We have to ask ourselves how much of this companionship is manufactured by the human trait of personifying everything we see around us. Our dogs are just animals, correct? They don’t truly care for us, don’t feel our pain. We love them and we want to believe they love us, but aren’t we just embellishing the instinctual habitats of our four-legged friends? A new study may prove that your dog was truly there for you all those times you needed them not because of instinct but because he knew you were upset and he wanted to be there for you.
A study for Animal Cognition by Deborah Custance and Jennifer Mayer of London’s Goldsmith College used a group of eighteen dogs of various origin to show whether or not, dogs could feel empathy for their owners. Specifically, “How do dogs respond when humans suddenly begin to cry for no readily apparent reason?”
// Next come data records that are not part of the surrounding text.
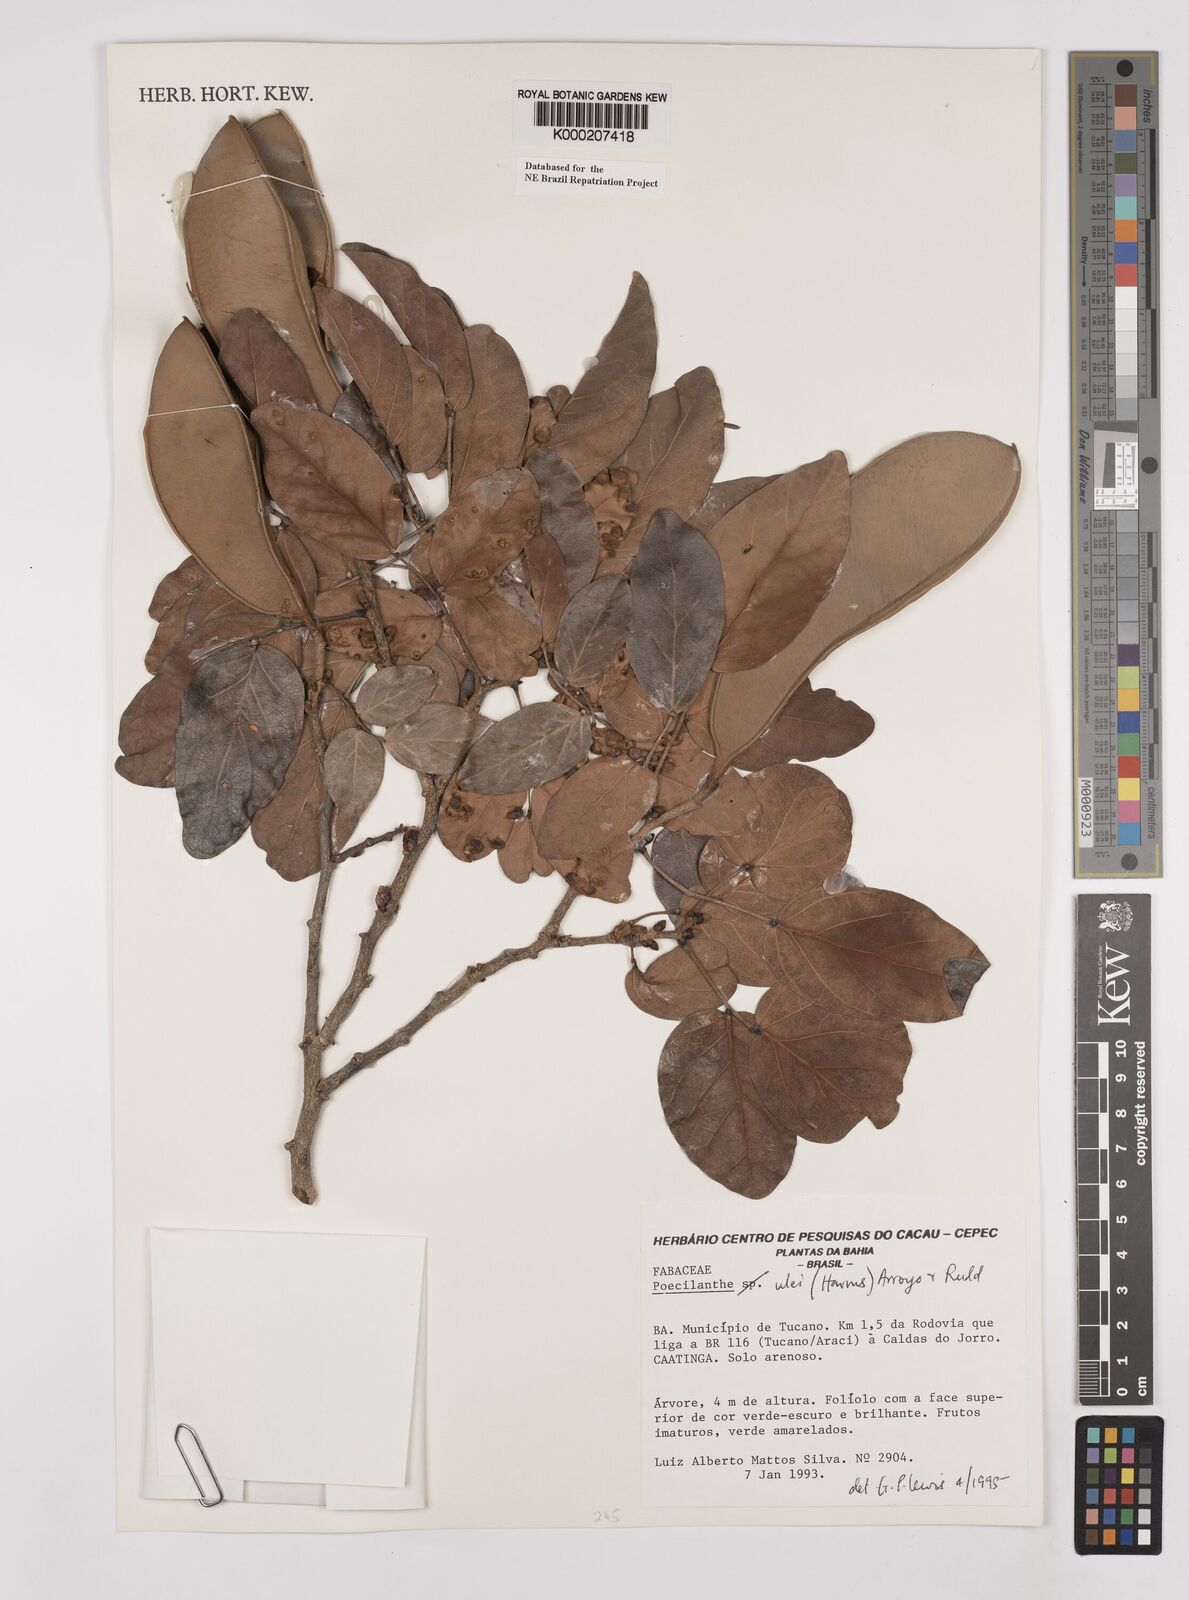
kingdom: Plantae
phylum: Tracheophyta
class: Magnoliopsida
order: Fabales
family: Fabaceae
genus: Poecilanthe
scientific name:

Mayer, who was not familiar to any of the dogs sat in a room and ignored the subjects. This allowed them to become disinterested she then performed actions to see if the dogs would respond.
Two of the actions which were foreign to the dogs where human humming and crying. Both, should in theory catch the attention of dogs relatively equally. They are strange sounds being emitted. However, only six of the dogs came over during the humming portion of the test, 15 came for the crying. Thirteen of those Fifteen showed subservient behavior in an attempt to console her.
According to researchers, “…it seemed that crying carried greater emotional valence for the dogs and provoked a stronger overall response than either humming or talking.”
These results do not conclusively prove that dogs can feel empathy for humans, but they definitely hint at it.
Almost any dog owner would have said that this test was completely unnecessary, because when ever we need them there they are waiting to help us in any way they can. Anytime I’m upset my dog is right by my side giving me the closest thing he can to a kind word and a hug, A lick and a paw.
However, if a study is ever done on what cats are thinking please alert me immediately, because I have no idea.